Well, this pleases the Emperor no end, and as soon as he returns to the White House from his run, he convenes Condi Rice, Karl Rove and Dick Cheney. "Have I got a photo-op for you! Round up the Press Corps!"
Next morning the white vans roll towards the grocery store. Sure enough, there's the little girl with her Free Kittens sign.
Bush alights with his posse, and the cameras roll. "Tell me little girl, what kind of kittens are these?" he mugs for the assembled media.
The little girl responds primly, "Well, they're Democrat."
Bush stutters and stammers, blustering back, "You told me these were Republicans yesterday!"
The little girl smiles, "Yes, but now their eyes are opened."
Ha,ha,ha,ha,ha.
Posted by: aaron haffen on June 4, 2004 09:01 AMPJ, the problem with bureaucracy, and US Federal bureaucracy in particular, is they have no real allegiance to their clients. Yet in private practice, and like you, I've worked both sides, the client is supreme, even more so in today's management style de jeur, post Enron/Parmalat.
In government, the only goal is to spend more tax money and self-aggrandize budget towards you, whether you do any of the actual work or not. So there's a lot of s&*t-stream push-down management, and not much accountability. Why? The more f&*ked up you make things, the better for your process. "We need more money." Ahhh...
In private side, the only goal is to *make* more money by *lowering* the client's expenses while *forcing* labor to work harder, better organized or more efficiently. So you find SOTA more often in private-side, and higher-quality staff talent willing to take the risks for a potential reward.
In government, the talent staff are always facing upward into a s&*t-stream of largely irreconcilable middle-management conundrums.
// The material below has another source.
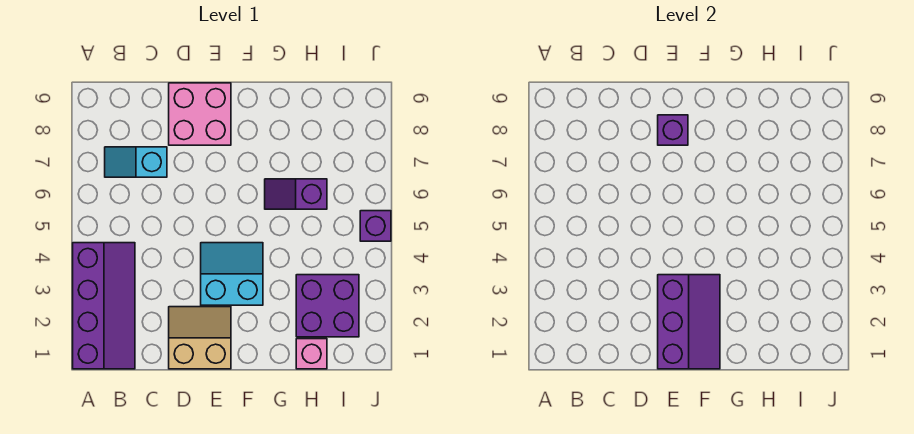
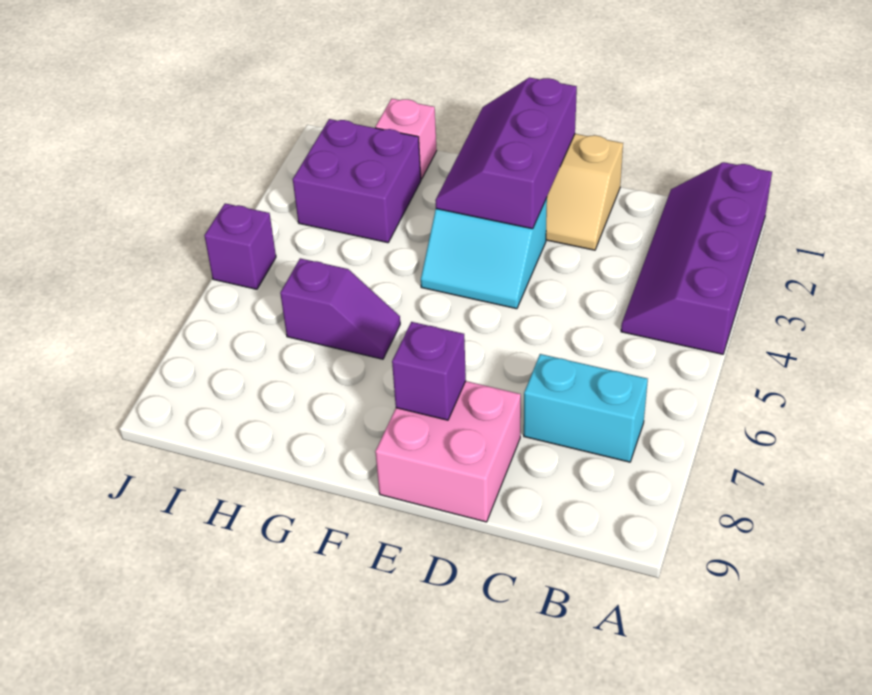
cyan 1x2 slope [105,147,167,177] -> cyan 1x2 brick [524,354,648,462]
"Do this, do that, me first, no me!" Study it to death, and it all pays the same. They're just waiting to make their twenty-and-out pension.
Some are even paid to stay at home and not work!
In private side, you sneeze or fall behind, you're out. You displease middle management, you're out. You fail to compete against the other profit-centers, you're out. You're just running as fast as you can, head down, hoping to jump to another ladder at a higher rung before the bottom drops out. It's not a pleasant life.
Kind of Rip Van Winkle meets Donkey Kong.
The wheel on the coach is *broken*, and "all the talk seems to have gone for nothing" because there's nobody at middle management level has the slightest clue how to fix it, public or private. Talent and experience is retiring, or going solo, so you're seeing a sea-change in private side towards outsourcing to ASEAN, and in government, only rapidly growing incompetence and skyrocketing budgets, achieving nothing.
What was that "player" line from Shakespeare?
"(Fed is) a poor player who struts and frets his hour upon the stage and then is heard no more. It is a tale told by an idiot, full of sound and fury, signifying nothing."
We are doomed by Fed to a gulag existence in our own time, a White Army vers Red Army delusion, as the roads crack, the bridges fail, the people fall by the roadside, starved and impoverished.
Bush ... Kerry ... White Army ... Red Army. So?